Fr Matthew Reese

Dear Friends in Christ,

In a couple of hours, at Morning Prayer, a few of us will be sitting in the beautiful quietude of the Chapel of Saint Benedict. Four days a week we keep this Office, and one of things I love about it is its spare, simple, contemplative character. But as we get to the first reading (Isaiah 9:1-7), I’ll certainly have a whole orchestra playing in my mind’s ear.

Isaiah 9 is a famously musical passage, and you will no doubt recognize some of its verses, “The people that dwelleth in darkness” and “For unto us a child is born” from Handel’s Messiah. On Sunday we heard another Messiah excerpt, also on a text from Isaiah, “And the Glory of the Lord” (Isaiah 40:5-8).

The text of Handel’s oratorio, compiled by Charles Jennens, is what we call a cento, a poem or libretto taken entirely from other texts, in this case the King James Bible and Coverdale translation of the Psalms. Sixteen of its movements derive from Isaiah. Why so many?

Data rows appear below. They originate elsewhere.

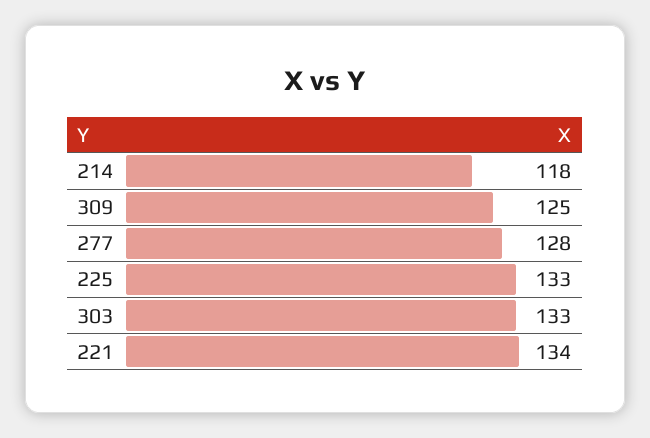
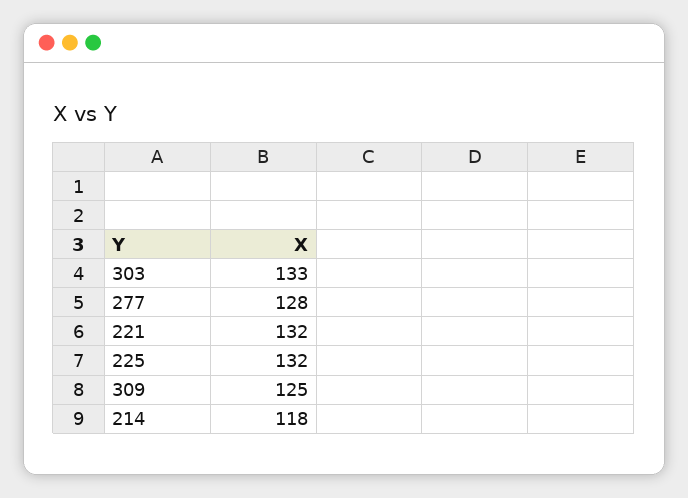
225: 133 -> 132
221: 134 -> 132

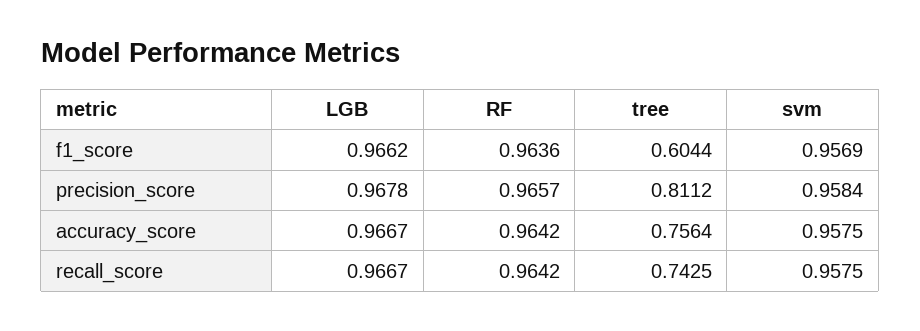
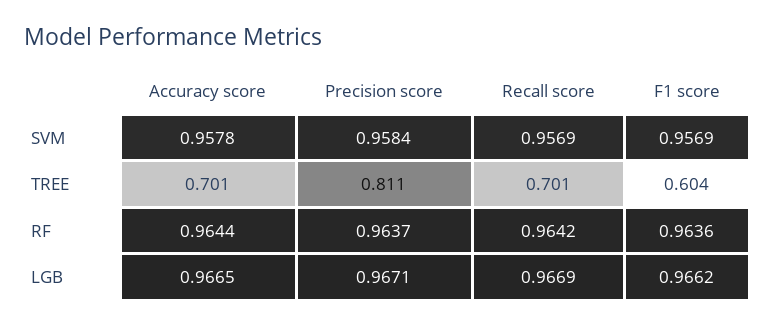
LGB, precision_score: 0.9678 -> 0.9671
RF, precision_score: 0.9657 -> 0.9637
LGB, accuracy_score: 0.9667 -> 0.9665
RF, accuracy_score: 0.9642 -> 0.9644
tree, accuracy_score: 0.7564 -> 0.701
svm, accuracy_score: 0.9575 -> 0.9578
LGB, recall_score: 0.9667 -> 0.9669
tree, recall_score: 0.7425 -> 0.701
svm, recall_score: 0.9575 -> 0.9569

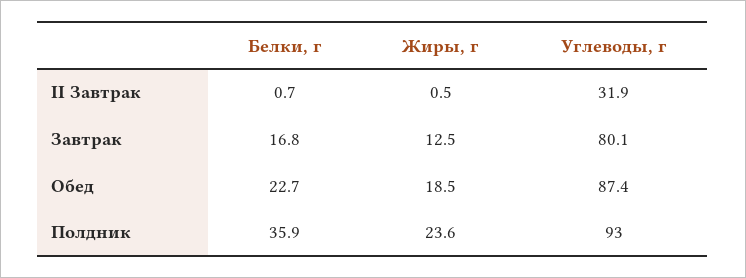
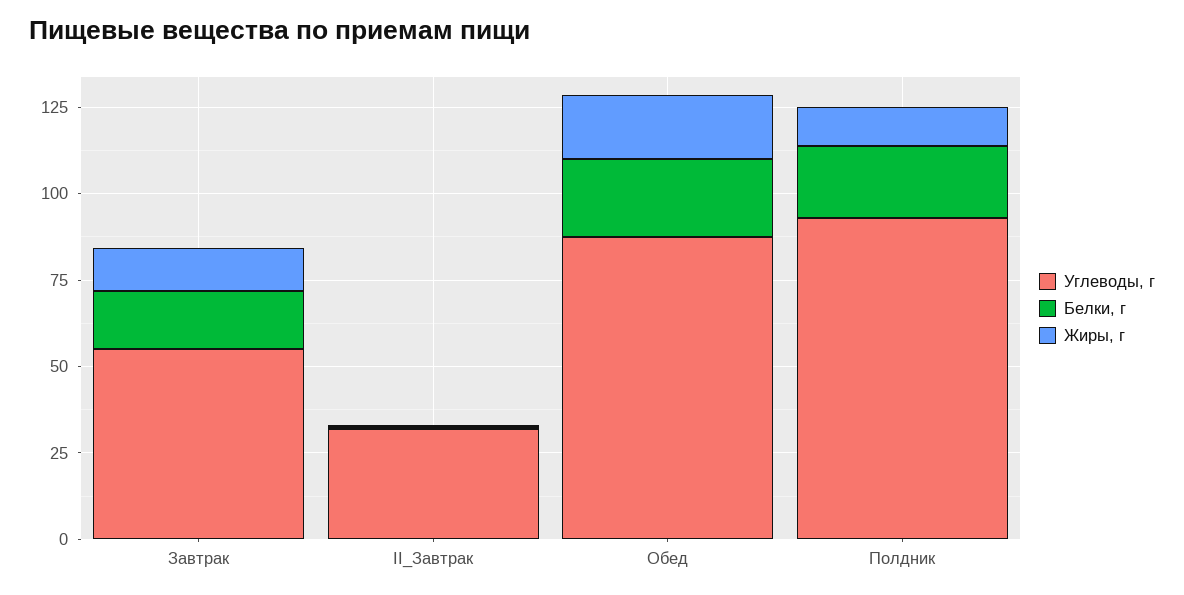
Углеводы, г, Завтрак: 80.1 -> 55
Белки, г, Полдник: 35.9 -> 20
Жиры, г, Полдник: 23.6 -> 10

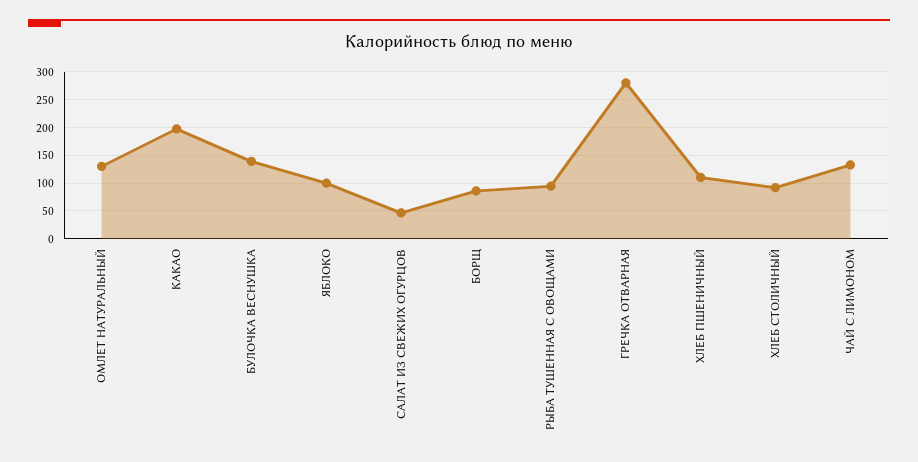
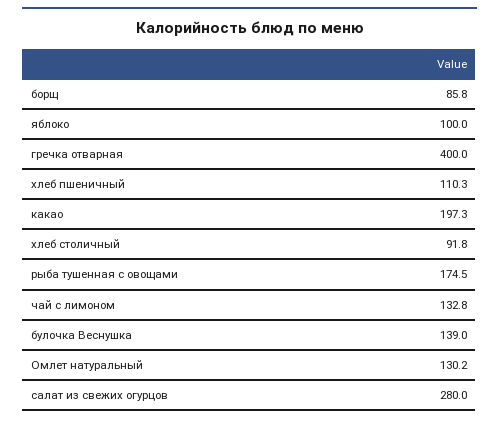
САЛАТ ИЗ СВЕЖИХ ОГУРЦОВ: 50 -> 280
РЫБА ТУШЕННАЯ С ОВОЩАМИ: 100 -> 174.5
ГРЕЧКА ОТВАРНАЯ: 275 -> 400

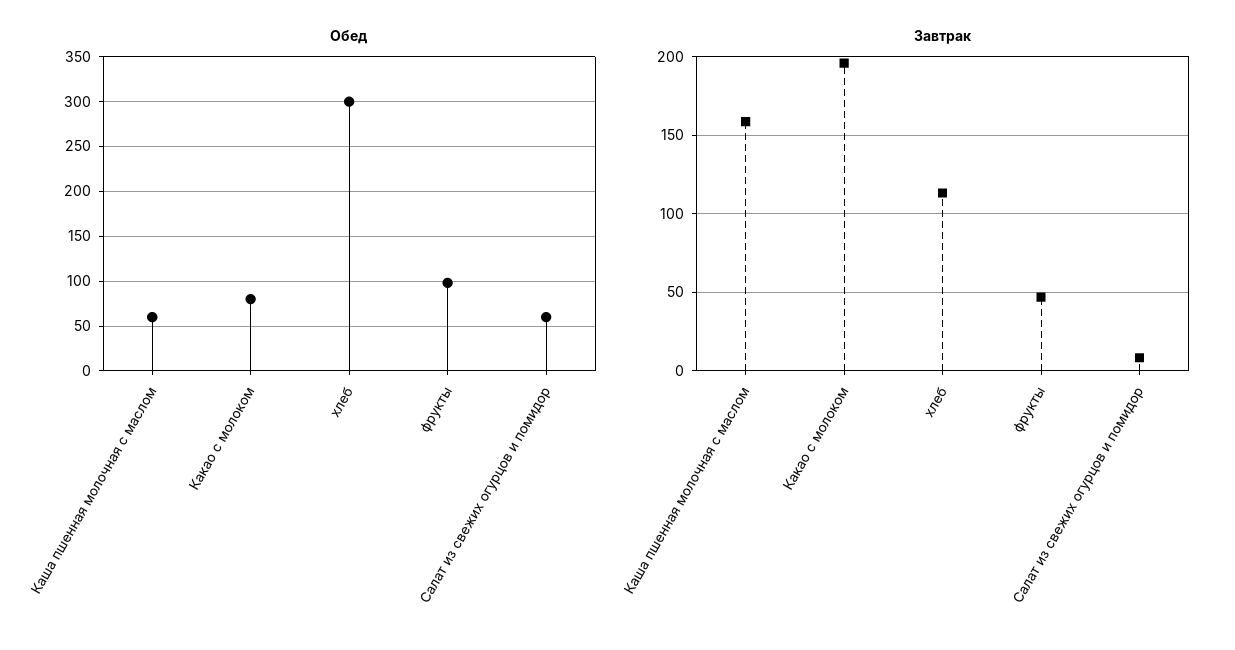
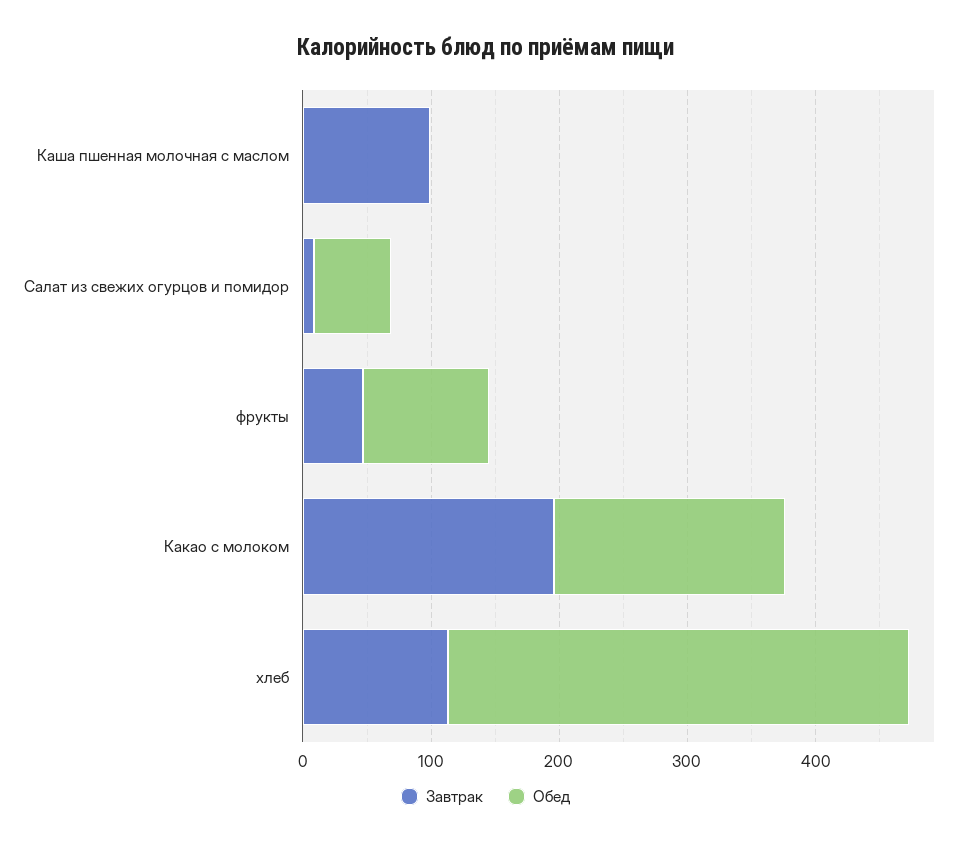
Обед, Каша пшенная молочная с маслом: 60 -> 0
Обед, Какао с молоком: 80 -> 180
Обед, хлеб: 300 -> 360
Завтрак, Каша пшенная молочная с маслом: 160 -> 100

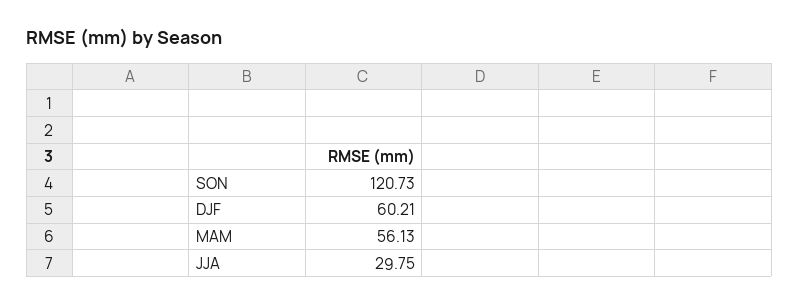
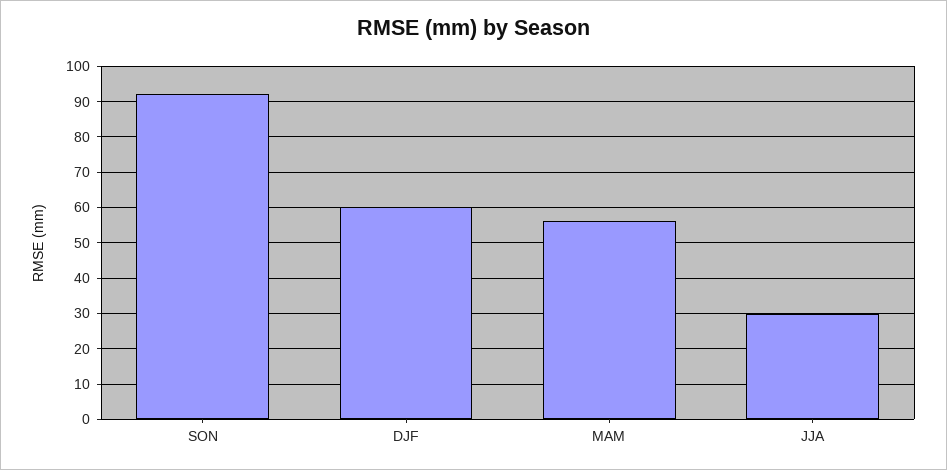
SON: 120.73 -> 92

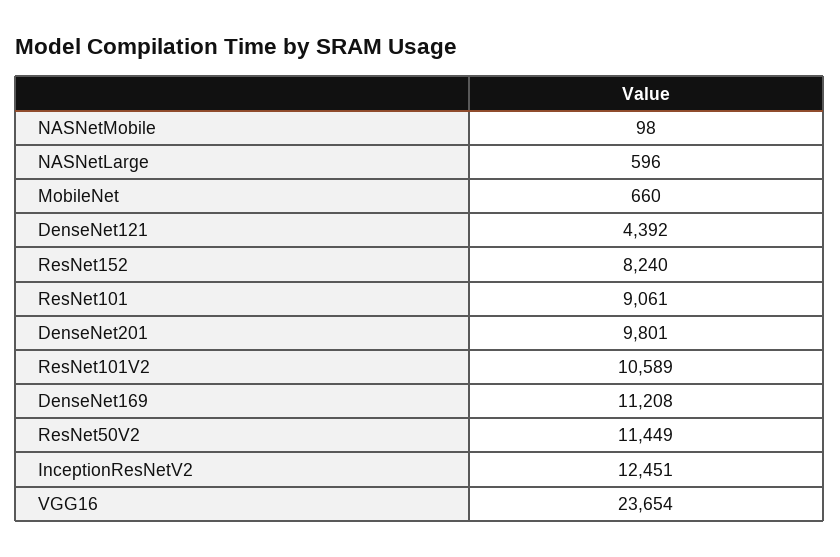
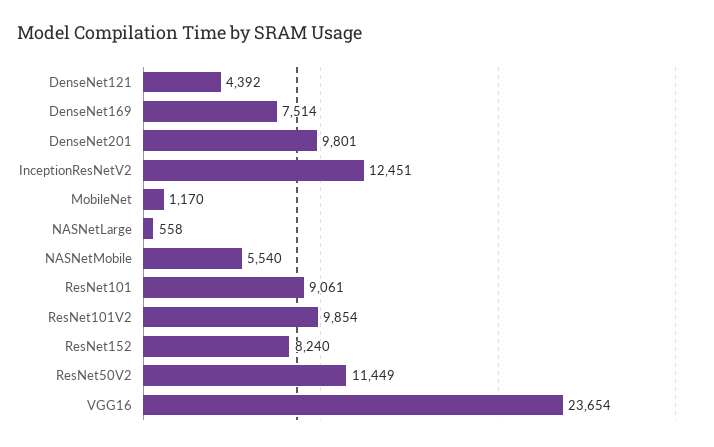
NASNetMobile: 98 -> 5540
NASNetLarge: 596 -> 558
MobileNet: 660 -> 1170
ResNet101V2: 10589 -> 9854
DenseNet169: 11208 -> 7514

The Book of Isaiah is replete with poems and canticles, and its beautiful, evocative language has always lent it to musical settings. Isaiah is also a Prophetic work, and is quoted and alluded to throughout the Gospels, particularly in Matthew and Luke.

It was clear to the authors of the Gospels that this child who was born, that this son who was given, was none other than Jesus Christ—whose “name shall be called Wonderful, Counsellor, The mighty God, The everlasting Father, The Prince of Peace.”

Not only does Isaiah give us a whole series of explicit Messianic prophecies in which we see the person of Jesus foreshadowed, it also gives us all sorts of other thematic and historical commonalities:

The Book of Isaiah is probably three interrelated texts, concerning the prophet himself (8th century BC), the trauma of exile during the “Babylonian Captivity” (6th century BC), and the period after Israel’s return. What we have in this extraordinary work is a story of God’s judgement and consolation, of the restoration of a people broken by sin, across a great arc of time. Isaiah reminds us that the workings of God extend beyond the human experience of time, that first and the last are inextricably linked. Indeed, the Incarnation, the Crucifixion and Resurrection, are all bound in God’s plan for Creation.

What better material could Jennens and Handel have asked for? So, in the quiet of chapel this morning, I will have this music ringing in my ears… a herald of the coming Prince of Peace.